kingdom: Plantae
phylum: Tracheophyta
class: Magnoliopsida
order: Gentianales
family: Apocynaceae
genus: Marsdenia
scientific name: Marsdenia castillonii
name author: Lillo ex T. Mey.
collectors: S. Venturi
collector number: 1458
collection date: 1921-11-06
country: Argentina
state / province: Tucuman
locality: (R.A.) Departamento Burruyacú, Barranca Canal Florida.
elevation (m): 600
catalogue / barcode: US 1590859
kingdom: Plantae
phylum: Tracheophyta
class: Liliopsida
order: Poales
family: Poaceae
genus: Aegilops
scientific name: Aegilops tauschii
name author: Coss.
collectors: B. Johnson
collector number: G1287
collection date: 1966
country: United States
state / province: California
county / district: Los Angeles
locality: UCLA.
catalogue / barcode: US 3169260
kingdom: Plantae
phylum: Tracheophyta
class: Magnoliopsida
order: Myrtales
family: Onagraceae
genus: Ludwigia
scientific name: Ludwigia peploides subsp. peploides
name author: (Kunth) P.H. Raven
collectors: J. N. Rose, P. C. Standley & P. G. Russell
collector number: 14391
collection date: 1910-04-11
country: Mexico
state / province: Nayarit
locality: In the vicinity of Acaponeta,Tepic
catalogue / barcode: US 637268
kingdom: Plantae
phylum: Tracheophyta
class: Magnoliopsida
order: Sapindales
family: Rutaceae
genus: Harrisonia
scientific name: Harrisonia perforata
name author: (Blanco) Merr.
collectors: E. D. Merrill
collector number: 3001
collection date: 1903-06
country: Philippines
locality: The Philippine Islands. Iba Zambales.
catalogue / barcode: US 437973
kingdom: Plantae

__Stated exercise__
Render the entries from the line containing "collectors: S. Venturi" through the end of the entries, inclusive, as a two-column CSV with the columns field and value. Give one row per line, with each item in its own quoted field and any line breaks turned into spaces.

__Problem solution__
field,value
"collectors:","S. Venturi"
"collector number:","1458"
"collection date:","1921-11-06"
"country:","Argentina"
"state / province:","Tucuman"
"locality:","(R.A.) Departamento Burruyacú, Barranca Canal Florida."
"elevation (m):","600"
"catalogue / barcode:","US 1590859"
"kingdom:","Plantae"
"phylum:","Tracheophyta"
"class:","Liliopsida"
"order:","Poales"
"family:","Poaceae"
"genus:","Aegilops"
"scientific name:","Aegilops tauschii"
"name author:","Coss."
"collectors:","B. Johnson"
"collector number:","G1287"
"collection date:","1966"
"country:","United States"
"state / province:","California"
"county / district:","Los Angeles"
"locality:","UCLA."
"catalogue / barcode:","US 3169260"
"kingdom:","Plantae"
"phylum:","Tracheophyta"
"class:","Magnoliopsida"
"order:","Myrtales"
"family:","Onagraceae"
"genus:","Ludwigia"
"scientific name:","Ludwigia peploides subsp. peploides"
"name author:","(Kunth) P.H. Raven"
"collectors:","J. N. Rose, P. C. Standley & P. G. Russell"
"collector number:","14391"
"collection date:","1910-04-11"
"country:","Mexico"
"state / province:","Nayarit"
"locality:","In the vicinity of Acaponeta,Tepic"
"catalogue / barcode:","US 637268"
"kingdom:","Plantae"
"phylum:","Tracheophyta"
"class:","Magnoliopsida"
"order:","Sapindales"
"family:","Rutaceae"
"genus:","Harrisonia"
"scientific name:","Harrisonia perforata"
"name author:","(Blanco) Merr."
"collectors:","E. D. Merrill"
"collector number:","3001"
"collection date:","1903-06"
"country:","Philippines"
"locality:","The Philippine Islands. Iba Zambales."
"catalogue / barcode:","US 437973"
"kingdom:","Plantae"